Protesters who have been camping out in Manhattan's Financial District say their movement has grown and become more organized, and they have no intention of stopping as they move into their third week, following the second weekend in a row of mass arrests.

More than 700 people were arrested Saturday as the group trekked to the Brooklyn Bridge. Some of the protesters said they were lured onto the roadway by police, or they didn't hear the calls from authorities to head to the pedestrian walkway.

Police Sunday countered that no one was tricked into being arrested, and those in the back of the group who couldn't hear were allowed to leave.

The NYPD Sunday released video footage to back up its stance. In one of the videos, an official uses a bullhorn to warn the crowd. Marchers can be seen chanting, "Take the bridge."

NYPD spokesman Paul Browne said that of the most recent arrests, the vast majority had been released. Eight people were held, three because of outstanding warrants and five others who refused to show any identification.

Robert Commiso, 48, of Brooklyn, said he was briefly detained Saturday as he marched on the Brooklyn Bridge roadway after the size of the crowd pushed people out of the pedestrian walkway.

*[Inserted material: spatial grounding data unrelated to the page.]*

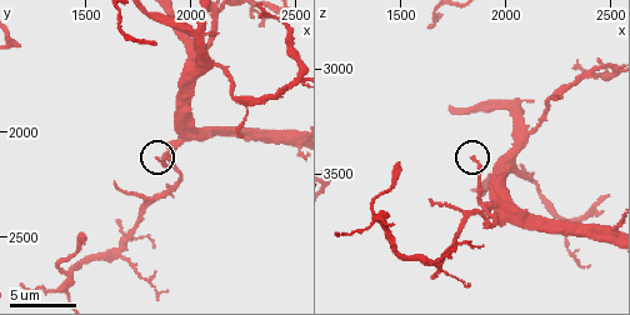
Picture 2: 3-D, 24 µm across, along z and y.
what lies round it
look pieces 8um at (1850, 2120, 3420)

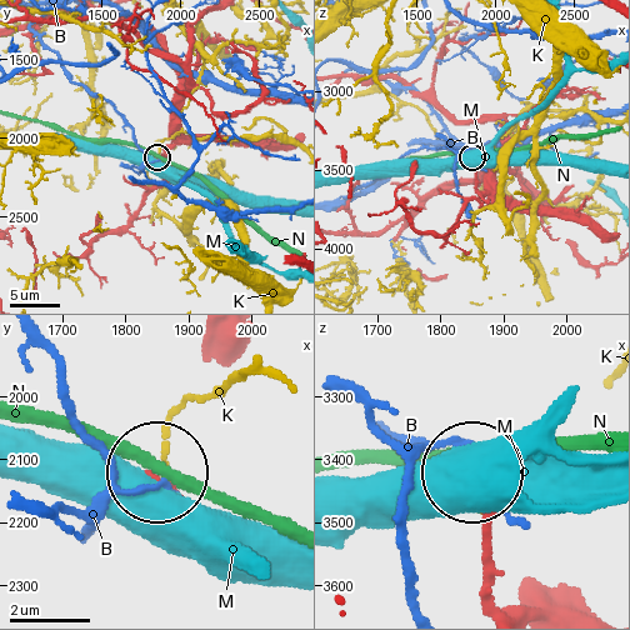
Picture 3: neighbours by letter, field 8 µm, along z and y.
pass # B other, K other, M other, N other; none of them fits

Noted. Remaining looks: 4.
free end
look 3d 6um at (1490, 2500, 3450)

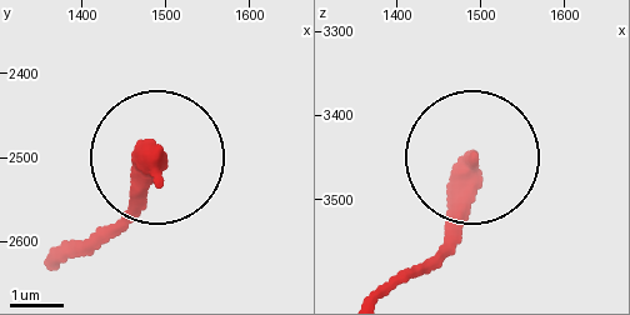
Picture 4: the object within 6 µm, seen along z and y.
look pieces 10um at (1485, 2495, 3455)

"Clearly they [the NYPD] don't intimidate us," he said Sunday at Zuccotti Park, a private plaza off Broadway where the Occupy Wall Street protest continues. "We're still here."

The demonstration started out small last month, with less than a dozen college students spending days and nights in the park.

It has grown sizably, however, both in New York City and elsewhere as people in other communities across the country display their solidarity in similar protests.

The event has drawn protesters of diverse ages and occupations who say they are speaking out against corporate greed, social inequality, global climate change and other concerns.

"They thought we were going to leave and we haven't left," Kira Moyer-Sims, 19, of Portland, Ore., said of city officials. "We're going to stay as long as we can."

Browne said the NYPD wouldn't be changing its approach to handling the protest, that it would continue regular patrols and monitoring but not assign additional officers. Police officers have been a regular sight at the plaza.

"As always, if it is a lawful demonstration, we help facilitate. And if they break the law, we arrest them," Browne said.

Gatherings elsewhere included one in Providence that attracted about 60 people to a public park. The participants called it a "planning meeting" and initially debated whether to allow reporters to cover it.

In Boston, protesters set up an encampment across the street from the Federal Reserve Building.

The New York City protesters have spent most of their time in the plaza, sleeping on air mattresses, holding assemblies at which they discuss their goals and listening to speakers, including celebrity activist Michael Moore and Princeton University professor Cornel West.

On the past two Saturdays, though, they marched to other parts of the city, which led to tense standoffs with police. On Sept. 24, about 100 people were arrested and the group put out video which showed some women being hit with pepper spray by a police official.